▶ [Exercise objective] A line below contains "以下、コマンドラインツール dify を使用します。もし問題が発生した場合は、dify", and a later one contains "- 永続的ストレージジストレージの有効化、デフォルトサイズのストレージの割り当て". Repeat both, with every line between them, exactly.

Stored dataset items
= Beginning of Section =

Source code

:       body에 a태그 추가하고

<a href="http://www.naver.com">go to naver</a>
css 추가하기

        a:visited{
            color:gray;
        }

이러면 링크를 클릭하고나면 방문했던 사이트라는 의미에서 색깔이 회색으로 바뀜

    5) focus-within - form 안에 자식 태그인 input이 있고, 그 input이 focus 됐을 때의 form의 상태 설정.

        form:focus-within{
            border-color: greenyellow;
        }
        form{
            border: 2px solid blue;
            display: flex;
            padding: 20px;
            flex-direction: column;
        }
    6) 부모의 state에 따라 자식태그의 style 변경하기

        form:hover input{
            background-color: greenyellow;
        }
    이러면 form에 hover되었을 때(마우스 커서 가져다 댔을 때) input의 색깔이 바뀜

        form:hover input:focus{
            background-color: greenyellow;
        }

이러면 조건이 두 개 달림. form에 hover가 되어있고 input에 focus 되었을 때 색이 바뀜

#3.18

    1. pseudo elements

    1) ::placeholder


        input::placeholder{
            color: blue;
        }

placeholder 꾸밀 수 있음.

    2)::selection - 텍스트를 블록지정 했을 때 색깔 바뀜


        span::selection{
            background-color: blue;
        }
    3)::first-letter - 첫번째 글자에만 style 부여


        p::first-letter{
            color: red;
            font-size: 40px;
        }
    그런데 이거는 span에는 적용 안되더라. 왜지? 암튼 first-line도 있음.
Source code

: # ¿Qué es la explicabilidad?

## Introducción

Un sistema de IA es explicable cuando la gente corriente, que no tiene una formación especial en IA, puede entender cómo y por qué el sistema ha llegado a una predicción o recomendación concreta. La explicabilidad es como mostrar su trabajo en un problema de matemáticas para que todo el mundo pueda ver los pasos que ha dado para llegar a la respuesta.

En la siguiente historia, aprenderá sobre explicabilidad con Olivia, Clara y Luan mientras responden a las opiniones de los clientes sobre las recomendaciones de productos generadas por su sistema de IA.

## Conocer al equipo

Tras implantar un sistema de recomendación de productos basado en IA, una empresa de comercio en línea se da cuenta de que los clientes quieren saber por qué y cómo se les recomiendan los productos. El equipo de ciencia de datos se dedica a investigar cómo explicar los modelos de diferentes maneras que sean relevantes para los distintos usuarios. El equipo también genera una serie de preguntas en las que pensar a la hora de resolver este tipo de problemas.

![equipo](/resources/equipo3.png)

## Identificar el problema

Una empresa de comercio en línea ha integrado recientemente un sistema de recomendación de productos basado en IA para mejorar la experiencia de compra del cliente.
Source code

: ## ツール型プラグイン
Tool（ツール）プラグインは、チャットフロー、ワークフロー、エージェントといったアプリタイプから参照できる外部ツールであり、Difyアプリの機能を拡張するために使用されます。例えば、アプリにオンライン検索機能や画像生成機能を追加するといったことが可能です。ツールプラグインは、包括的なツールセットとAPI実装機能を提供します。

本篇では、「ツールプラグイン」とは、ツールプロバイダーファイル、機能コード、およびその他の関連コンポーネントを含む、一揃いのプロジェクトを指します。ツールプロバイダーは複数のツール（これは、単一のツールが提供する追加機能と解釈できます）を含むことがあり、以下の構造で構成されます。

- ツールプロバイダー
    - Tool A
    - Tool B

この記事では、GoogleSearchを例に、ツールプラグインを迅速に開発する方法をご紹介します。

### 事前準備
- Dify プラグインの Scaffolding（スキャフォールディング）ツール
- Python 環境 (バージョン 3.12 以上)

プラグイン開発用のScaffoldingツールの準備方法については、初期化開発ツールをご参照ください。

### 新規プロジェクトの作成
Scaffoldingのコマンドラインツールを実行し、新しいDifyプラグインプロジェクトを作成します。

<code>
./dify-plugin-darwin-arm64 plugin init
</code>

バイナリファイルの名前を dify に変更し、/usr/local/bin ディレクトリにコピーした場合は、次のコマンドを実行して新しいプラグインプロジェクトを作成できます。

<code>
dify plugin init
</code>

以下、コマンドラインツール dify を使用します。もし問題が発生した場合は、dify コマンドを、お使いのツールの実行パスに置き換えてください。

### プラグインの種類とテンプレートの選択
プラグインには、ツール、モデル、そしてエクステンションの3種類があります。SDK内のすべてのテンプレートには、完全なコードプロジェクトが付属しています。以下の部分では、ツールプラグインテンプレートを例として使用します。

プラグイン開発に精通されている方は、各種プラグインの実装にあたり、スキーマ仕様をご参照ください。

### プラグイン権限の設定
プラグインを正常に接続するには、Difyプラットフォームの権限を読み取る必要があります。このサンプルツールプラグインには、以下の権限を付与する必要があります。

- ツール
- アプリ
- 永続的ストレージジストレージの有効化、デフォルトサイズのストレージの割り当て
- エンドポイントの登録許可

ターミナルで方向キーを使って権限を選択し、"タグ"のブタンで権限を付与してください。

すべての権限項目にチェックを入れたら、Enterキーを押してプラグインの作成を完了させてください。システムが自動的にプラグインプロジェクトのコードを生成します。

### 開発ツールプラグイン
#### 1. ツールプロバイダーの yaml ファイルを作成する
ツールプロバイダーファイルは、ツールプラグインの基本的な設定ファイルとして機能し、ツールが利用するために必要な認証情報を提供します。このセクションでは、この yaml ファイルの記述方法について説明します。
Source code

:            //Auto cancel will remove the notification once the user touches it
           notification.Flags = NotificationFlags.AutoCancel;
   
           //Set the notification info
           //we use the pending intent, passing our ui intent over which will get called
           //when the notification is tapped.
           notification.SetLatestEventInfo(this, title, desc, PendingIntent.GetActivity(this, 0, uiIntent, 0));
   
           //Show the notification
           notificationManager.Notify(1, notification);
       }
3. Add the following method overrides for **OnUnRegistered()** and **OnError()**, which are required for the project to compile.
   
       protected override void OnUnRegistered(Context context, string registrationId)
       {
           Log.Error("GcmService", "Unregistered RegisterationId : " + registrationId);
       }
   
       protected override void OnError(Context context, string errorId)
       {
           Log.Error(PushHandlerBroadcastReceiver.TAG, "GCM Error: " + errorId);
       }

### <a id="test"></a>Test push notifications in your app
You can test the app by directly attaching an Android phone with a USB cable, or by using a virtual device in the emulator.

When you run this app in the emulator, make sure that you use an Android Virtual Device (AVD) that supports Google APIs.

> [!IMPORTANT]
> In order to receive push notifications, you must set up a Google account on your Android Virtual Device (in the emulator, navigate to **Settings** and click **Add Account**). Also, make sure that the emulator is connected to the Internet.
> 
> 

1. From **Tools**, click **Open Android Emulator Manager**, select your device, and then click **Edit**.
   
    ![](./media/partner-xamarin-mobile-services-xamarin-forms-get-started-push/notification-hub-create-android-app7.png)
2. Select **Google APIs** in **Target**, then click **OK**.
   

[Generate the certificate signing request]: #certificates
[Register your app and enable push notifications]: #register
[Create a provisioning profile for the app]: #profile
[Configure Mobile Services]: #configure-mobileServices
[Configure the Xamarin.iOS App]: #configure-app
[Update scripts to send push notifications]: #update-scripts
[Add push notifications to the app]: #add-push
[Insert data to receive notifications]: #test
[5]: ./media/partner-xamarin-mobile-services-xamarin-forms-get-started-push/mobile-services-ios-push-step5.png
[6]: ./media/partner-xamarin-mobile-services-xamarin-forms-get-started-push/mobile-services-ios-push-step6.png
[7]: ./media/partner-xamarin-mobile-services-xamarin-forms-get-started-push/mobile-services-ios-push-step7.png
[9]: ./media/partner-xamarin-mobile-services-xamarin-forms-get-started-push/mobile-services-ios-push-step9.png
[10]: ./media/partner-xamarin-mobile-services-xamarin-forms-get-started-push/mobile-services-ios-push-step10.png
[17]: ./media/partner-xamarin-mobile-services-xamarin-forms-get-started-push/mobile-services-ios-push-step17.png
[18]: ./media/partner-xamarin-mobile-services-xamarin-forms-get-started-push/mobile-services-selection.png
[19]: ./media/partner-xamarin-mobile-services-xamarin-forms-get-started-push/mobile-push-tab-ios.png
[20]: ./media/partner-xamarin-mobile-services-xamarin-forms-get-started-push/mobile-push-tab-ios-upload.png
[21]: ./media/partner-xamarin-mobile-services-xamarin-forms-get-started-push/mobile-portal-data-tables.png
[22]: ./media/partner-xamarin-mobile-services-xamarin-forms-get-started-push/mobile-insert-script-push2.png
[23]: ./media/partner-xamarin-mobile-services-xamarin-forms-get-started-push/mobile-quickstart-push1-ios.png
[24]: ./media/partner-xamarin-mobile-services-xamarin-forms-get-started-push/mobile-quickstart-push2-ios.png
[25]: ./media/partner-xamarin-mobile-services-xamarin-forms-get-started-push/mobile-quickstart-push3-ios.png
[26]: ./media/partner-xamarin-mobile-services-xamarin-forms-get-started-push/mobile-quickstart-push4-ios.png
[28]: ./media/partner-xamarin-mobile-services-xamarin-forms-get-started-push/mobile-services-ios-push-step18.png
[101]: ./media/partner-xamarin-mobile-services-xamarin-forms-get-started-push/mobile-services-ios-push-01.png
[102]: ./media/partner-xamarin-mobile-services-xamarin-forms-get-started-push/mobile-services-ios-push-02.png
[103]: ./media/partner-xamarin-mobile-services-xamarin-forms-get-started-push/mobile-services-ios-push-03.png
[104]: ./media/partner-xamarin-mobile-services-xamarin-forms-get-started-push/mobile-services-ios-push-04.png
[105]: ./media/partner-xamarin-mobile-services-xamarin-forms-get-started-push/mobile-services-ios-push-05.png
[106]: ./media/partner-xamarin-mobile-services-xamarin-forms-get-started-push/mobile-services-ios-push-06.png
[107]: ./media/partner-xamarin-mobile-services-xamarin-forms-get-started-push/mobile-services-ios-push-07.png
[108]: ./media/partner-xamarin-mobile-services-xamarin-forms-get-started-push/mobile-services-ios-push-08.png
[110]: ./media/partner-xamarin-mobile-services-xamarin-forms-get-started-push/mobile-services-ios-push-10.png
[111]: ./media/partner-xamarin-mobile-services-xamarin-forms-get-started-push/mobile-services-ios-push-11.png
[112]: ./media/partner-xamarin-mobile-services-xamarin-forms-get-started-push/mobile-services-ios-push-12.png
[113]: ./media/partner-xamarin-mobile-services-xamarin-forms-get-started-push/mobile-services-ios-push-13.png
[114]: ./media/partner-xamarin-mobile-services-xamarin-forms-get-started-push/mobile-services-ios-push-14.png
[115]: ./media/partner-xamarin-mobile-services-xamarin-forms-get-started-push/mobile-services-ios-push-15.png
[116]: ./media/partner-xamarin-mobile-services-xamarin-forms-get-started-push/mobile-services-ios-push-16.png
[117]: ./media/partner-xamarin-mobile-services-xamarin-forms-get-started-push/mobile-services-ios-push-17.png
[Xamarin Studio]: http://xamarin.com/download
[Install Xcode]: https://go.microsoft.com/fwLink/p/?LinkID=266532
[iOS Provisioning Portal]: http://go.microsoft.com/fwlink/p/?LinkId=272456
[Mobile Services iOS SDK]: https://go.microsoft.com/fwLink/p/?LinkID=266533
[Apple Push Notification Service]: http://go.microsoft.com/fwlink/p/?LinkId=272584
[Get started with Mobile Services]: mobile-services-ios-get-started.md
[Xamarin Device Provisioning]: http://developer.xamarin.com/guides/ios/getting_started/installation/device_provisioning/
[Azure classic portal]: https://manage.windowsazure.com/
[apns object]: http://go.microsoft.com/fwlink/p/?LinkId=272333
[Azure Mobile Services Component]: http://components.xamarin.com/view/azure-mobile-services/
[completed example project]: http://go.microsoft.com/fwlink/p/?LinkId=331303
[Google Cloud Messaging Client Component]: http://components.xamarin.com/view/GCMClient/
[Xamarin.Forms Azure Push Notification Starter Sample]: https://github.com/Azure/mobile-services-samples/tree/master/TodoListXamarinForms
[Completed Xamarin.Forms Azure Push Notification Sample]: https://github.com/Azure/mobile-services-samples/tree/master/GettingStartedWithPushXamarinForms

= End of Section =

▶ [Solution]
以下、コマンドラインツール dify を使用します。もし問題が発生した場合は、dify コマンドを、お使いのツールの実行パスに置き換えてください。

### プラグインの種類とテンプレートの選択
プラグインには、ツール、モデル、そしてエクステンションの3種類があります。SDK内のすべてのテンプレートには、完全なコードプロジェクトが付属しています。以下の部分では、ツールプラグインテンプレートを例として使用します。

プラグイン開発に精通されている方は、各種プラグインの実装にあたり、スキーマ仕様をご参照ください。

### プラグイン権限の設定
プラグインを正常に接続するには、Difyプラットフォームの権限を読み取る必要があります。このサンプルツールプラグインには、以下の権限を付与する必要があります。

- ツール
- アプリ
- 永続的ストレージジストレージの有効化、デフォルトサイズのストレージの割り当て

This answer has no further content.